* [Work item]:
Please return every record exactly, with no pictures included.
◆ ◆ ◆ ◆ ◆
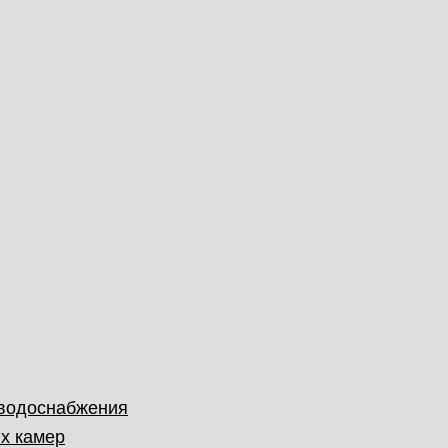
 водоснабжения
х камер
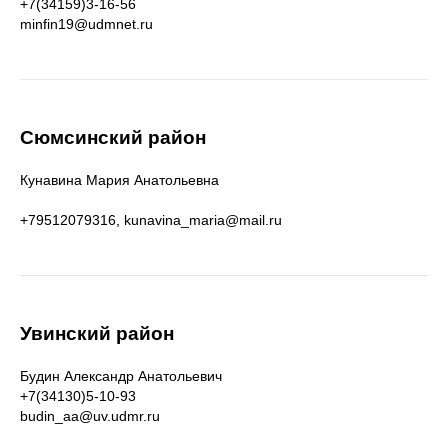
+7(34159)3-16-56
minfin19@udmnet.ru
Сюмсинский район
Кунавина Мария Анатольевна
+79512079316, kunavina_maria@mail.ru
Увинский район
Будин Александр Анатольевич
+7(34130)5-10-93
budin_aa@uv.udmr.ru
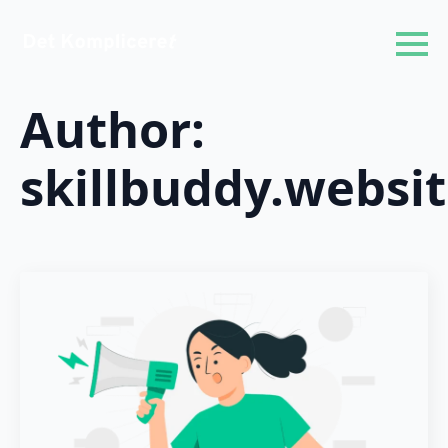
Author:
skillbuddy.websi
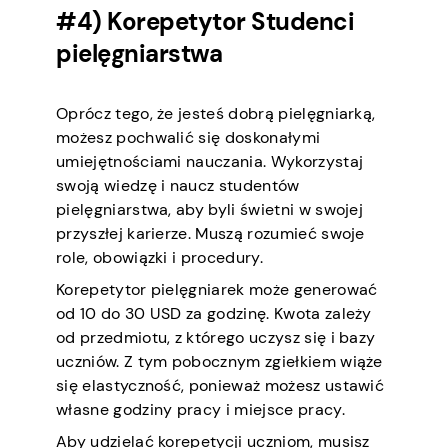
#4) Korepetytor Studenci
pielęgniarstwa
Oprócz tego, że jesteś dobrą pielęgniarką,
możesz pochwalić się doskonałymi
umiejętnościami nauczania. Wykorzystaj
swoją wiedzę i naucz studentów
pielęgniarstwa, aby byli świetni w swojej
przyszłej karierze. Muszą rozumieć swoje
role, obowiązki i procedury.
Korepetytor pielęgniarek może generować
od 10 do 30 USD za godzinę. Kwota zależy
od przedmiotu, z którego uczysz się i bazy
uczniów. Z tym pobocznym zgiełkiem wiąże
się elastyczność, ponieważ możesz ustawić
własne godziny pracy i miejsce pracy.
Aby udzielać korepetycji uczniom, musisz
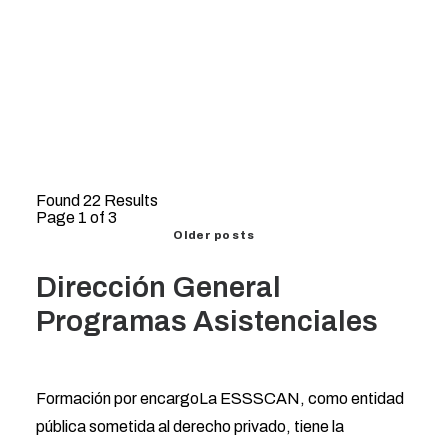
Portal de Transparencia del Gobierno de Canarias
Found 22 Results
Page 1 of 3
Older posts
Dirección General
Programas Asistenciales
Formación por encargoLa ESSSCAN, como entidad
pública sometida al derecho privado, tiene la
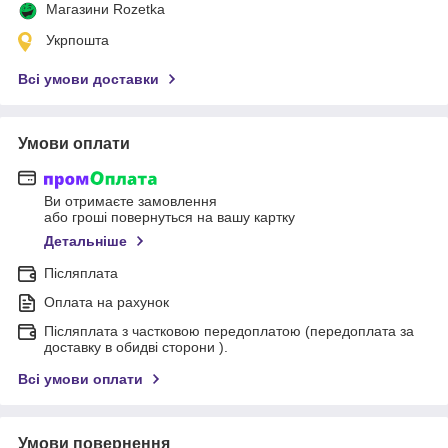
Магазини Rozetka
Укрпошта
Всі умови доставки
Умови оплати
Ви отримаєте замовлення
або гроші повернуться на вашу картку
Детальніше
Післяплата
Оплата на рахунок
Післяплата з частковою передоплатою (передоплата за
доставку в обидві сторони ).
Всі умови оплати
Умови повернення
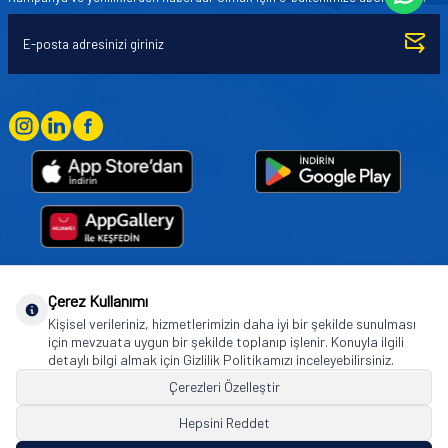
Çerez Kullanımı
Goodyear (and Winged Foot Design) are trademarks of or licensed to The Goodyear
Kişisel verileriniz, hizmetlerimizin daha iyi bir şekilde sunulması
Tire & Rubber Company used under license by Basbug Group Company,
için mevzuata uygun bir şekilde toplanıp işlenir. Konuyla ilgili
Istanbul/Türkiye. © 2026 The Goodyear Tire & Rubber Company.
detaylı bilgi almak için Gizlilik Politikamızı inceleyebilirsiniz.
Çerezleri Özelleştir
Hepsini Reddet
© Tüm hakları saklıdır. https://www.goodyearotoaksesuar.web.tr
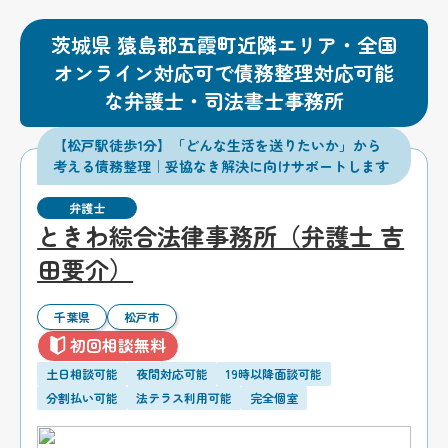
茨城県 猿島郡五霞町近隣エリア・全国
オンライン対応可で債務整理対応可能
な弁護士・司法書士事務所
【松戸駅徒歩1分】「どんな生活を送りたいか」から
考える債務整理｜妥協なき解決に向けサポートします
弁護士
ときわ綜合法律事務所（弁護士 吉
田要介）
千葉県
松戸市
初回相談無料
土日相談可能
夜間対応可能
19時以降面談可能
分割払い可能
法テラス利用可能
完全個室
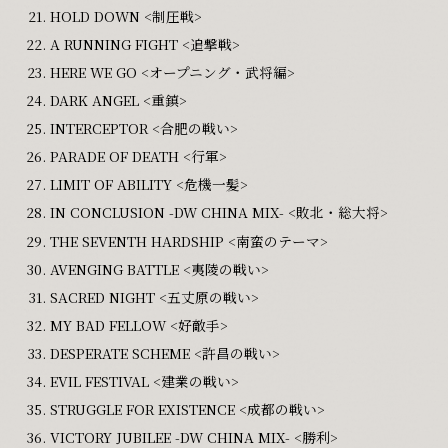
HOLD DOWN <制圧戦>
A RUNNING FIGHT <追撃戦>
HERE WE GO <オープニング・武将編>
DARK ANGEL <重鎮>
INTERCEPTOR <合肥の戦い>
PARADE OF DEATH <行軍>
LIMIT OF ABILITY <危機一髪>
IN CONCLUSION -DW CHINA MIX- <敗北・総大将>
THE SEVENTH HARDSHIP <南蛮のテーマ>
AVENGING BATTLE <夷陵の戦い>
SACRED NIGHT <五丈原の戦い>
MY BAD FELLOW <好敵手>
DESPERATE SCHEME <許昌の戦い>
EVIL FESTIVAL <建業の戦い>
STRUGGLE FOR EXISTENCE <成都の戦い>
VICTORY JUBILEE -DW CHINA MIX- <勝利>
◆ ◆ ◆ ◆ ◆
* [Exercise solution]:
 водоснабжения
х камер
+7(34159)3-16-56
minfin19@udmnet.ru
Сюмсинский район
Кунавина Мария Анатольевна
+79512079316, kunavina_maria@mail.ru
Увинский район
Будин Александр Анатольевич
+7(34130)5-10-93
budin_aa@uv.udmr.ru
Author:
skillbuddy.websi
#4) Korepetytor Studenci
pielęgniarstwa
Oprócz tego, że jesteś dobrą pielęgniarką,
możesz pochwalić się doskonałymi
umiejętnościami nauczania. Wykorzystaj
swoją wiedzę i naucz studentów
pielęgniarstwa, aby byli świetni w swojej
przyszłej karierze. Muszą rozumieć swoje
role, obowiązki i procedury.
Korepetytor pielęgniarek może generować
od 10 do 30 USD za godzinę. Kwota zależy
od przedmiotu, z którego uczysz się i bazy
uczniów. Z tym pobocznym zgiełkiem wiąże
się elastyczność, ponieważ możesz ustawić
własne godziny pracy i miejsce pracy.
Aby udzielać korepetycji uczniom, musisz
Portal de Transparencia del Gobierno de Canarias
Found 22 Results
Page 1 of 3
Older posts
Dirección General
Programas Asistenciales
Formación por encargoLa ESSSCAN, como entidad
pública sometida al derecho privado, tiene la
Магазини Rozetka
Укрпошта
Всі умови доставки
Умови оплати
Ви отримаєте замовлення
або гроші повернуться на вашу картку
Детальніше
Післяплата
Оплата на рахунок
Післяплата з частковою передоплатою (передоплата за
доставку в обидві сторони ).
Всі умови оплати
Умови повернення
Çerez Kullanımı
Goodyear (and Winged Foot Design) are trademarks of or licensed to The Goodyear
Kişisel verileriniz, hizmetlerimizin daha iyi bir şekilde sunulması
Tire & Rubber Company used under license by Basbug Group Company,
için mevzuata uygun bir şekilde toplanıp işlenir. Konuyla ilgili
Istanbul/Türkiye. © 2026 The Goodyear Tire & Rubber Company.
detaylı bilgi almak için Gizlilik Politikamızı inceleyebilirsiniz.
Çerezleri Özelleştir
Hepsini Reddet
© Tüm hakları saklıdır. https://www.goodyearotoaksesuar.web.tr
茨城県 猿島郡五霞町近隣エリア・全国
オンライン対応可で債務整理対応可能
な弁護士・司法書士事務所
【松戸駅徒歩1分】「どんな生活を送りたいか」から
考える債務整理｜妥協なき解決に向けサポートします
弁護士
ときわ綜合法律事務所（弁護士 吉
田要介）
千葉県
松戸市
初回相談無料
土日相談可能
夜間対応可能
19時以降面談可能
分割払い可能
法テラス利用可能
完全個室
HOLD DOWN <制圧戦>
A RUNNING FIGHT <追撃戦>
HERE WE GO <オープニング・武将編>
DARK ANGEL <重鎮>
INTERCEPTOR <合肥の戦い>
PARADE OF DEATH <行軍>
LIMIT OF ABILITY <危機一髪>
IN CONCLUSION -DW CHINA MIX- <敗北・総大将>
THE SEVENTH HARDSHIP <南蛮のテーマ>
AVENGING BATTLE <夷陵の戦い>
SACRED NIGHT <五丈原の戦い>
MY BAD FELLOW <好敵手>
DESPERATE SCHEME <許昌の戦い>
EVIL FESTIVAL <建業の戦い>
STRUGGLE FOR EXISTENCE <成都の戦い>
VICTORY JUBILEE -DW CHINA MIX- <勝利>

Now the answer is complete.